Estratto della pagina
+ + + + + + +

Un cast stellare e uno stile di gioco ambizioso: il Crime Boss Rockay City sviluppato da INGAME STUDIOS sembra avere tutte le carte in regola per inserirsi perfettamente all’interno di un mercato videoludico che è criminalmente carente di offerte nel settore heist game. Ciò che è certo è che il distributore 505 Games sta puntando forte su questo cavallo di razza, mira a intessere un live service longevo e pieno di energie, a predisporre un progetto la cui spanna di vita potrà essere virtualmente decennale.
Troppe volte siamo però stati testimoni di vane promesse da parte di grandi produttori che promettevano servizi longevi che, posti sul banco di prova, non erano in grado di trattenere il pubblico per più di due mesi. Siamo rimasti scottati e ora viviamo nell’amarezza, quindi non siamo riusciti a fare a meno di avvicinarci a Crime Boss Rockay City con una certa cautela. Reduci da diverse ore di gioco, il titolo è riuscito a fare breccia nel nostro cuore indurito dai traumi.

+ + + + + + +

Prosegui il testo su Crime Boss Rockay City a partire dalla sua ultima frase. Le righe che seguono hanno un'origine diversa da quella del testo.

Dati forniti
+ + + + + + +

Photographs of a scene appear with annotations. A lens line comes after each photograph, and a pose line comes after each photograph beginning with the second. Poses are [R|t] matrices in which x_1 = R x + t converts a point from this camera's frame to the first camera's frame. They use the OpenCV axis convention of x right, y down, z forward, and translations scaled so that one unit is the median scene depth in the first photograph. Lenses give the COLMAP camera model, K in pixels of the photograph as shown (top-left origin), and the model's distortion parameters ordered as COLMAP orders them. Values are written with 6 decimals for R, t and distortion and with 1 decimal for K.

+ + + + + + +

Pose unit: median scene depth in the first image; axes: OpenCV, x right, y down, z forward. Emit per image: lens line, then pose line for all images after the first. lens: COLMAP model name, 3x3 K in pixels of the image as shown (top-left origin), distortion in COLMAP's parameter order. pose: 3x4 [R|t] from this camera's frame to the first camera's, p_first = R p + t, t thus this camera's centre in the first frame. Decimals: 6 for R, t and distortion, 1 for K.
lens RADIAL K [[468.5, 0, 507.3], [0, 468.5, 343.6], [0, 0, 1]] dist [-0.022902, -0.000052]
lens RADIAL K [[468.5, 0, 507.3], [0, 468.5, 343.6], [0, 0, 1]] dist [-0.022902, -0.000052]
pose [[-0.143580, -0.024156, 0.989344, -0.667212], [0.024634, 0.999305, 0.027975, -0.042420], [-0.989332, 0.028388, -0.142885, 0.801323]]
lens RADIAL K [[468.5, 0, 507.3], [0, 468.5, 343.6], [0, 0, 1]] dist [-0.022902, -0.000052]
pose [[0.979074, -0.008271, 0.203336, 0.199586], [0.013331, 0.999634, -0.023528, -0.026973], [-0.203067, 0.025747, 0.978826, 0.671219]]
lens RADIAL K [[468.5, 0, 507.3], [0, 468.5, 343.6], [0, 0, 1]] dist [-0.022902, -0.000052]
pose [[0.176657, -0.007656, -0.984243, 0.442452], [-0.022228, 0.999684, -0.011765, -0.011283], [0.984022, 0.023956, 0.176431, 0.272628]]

+ + + + + + +

Risposta finale
Gli anni Novanta secondo Crime Boss Rockay City
1995, il “Re” che dominava la malavita di Rockay City, Florida, è stato fatto fuori in occasione di un opulento baccanale decorato di luci al neon, spogliarelliste e tanta coca. Non ci sono certezze su chi siano stati mandanti ed esecutori dell’attentato, ma il colpo ha creato un vuoto di potere che ora viene fortemente conteso da tutti quei pesci piccoli che fino a pochi giorni prima vivevano all’ombra del gangster. Caos e violenza inondano le strade della metropoli, una prospettiva che terrorizza la brava gente del posto, ma che eccita Travis “Candyman” Baker (Michael Madsen), un delinquente dal cipiglio texano che si è appena insediato in città proprio con l’obiettivo di conquistare la cima della piramide criminale.
Crime Boss Rockay City si presenta con una narrazione a dir poco semplice e dalle sfumature tarantiniane. C’è il “pulp”, la retorica spiccia e in generale rappresenta un inno d’amore all’azione enfatizzata, fondamenta che vengono dunque sormontate con personaggi immortalati da alcuni dei VIP che negli anni Novanta erano sulla vetta del mondo. Si va da Danny Trejo a Vanilla Ice, da Danny Glover a Chuck Norris, da Kim Basinger a Michael Rooker, celebrità che si sono riunite per prendere parte a un evento videoludico che riesce sicuramente ad attirare l’attenzione e a generare un immaginario sopra le righe, ma che manifesta anche contraccolpi evidenti.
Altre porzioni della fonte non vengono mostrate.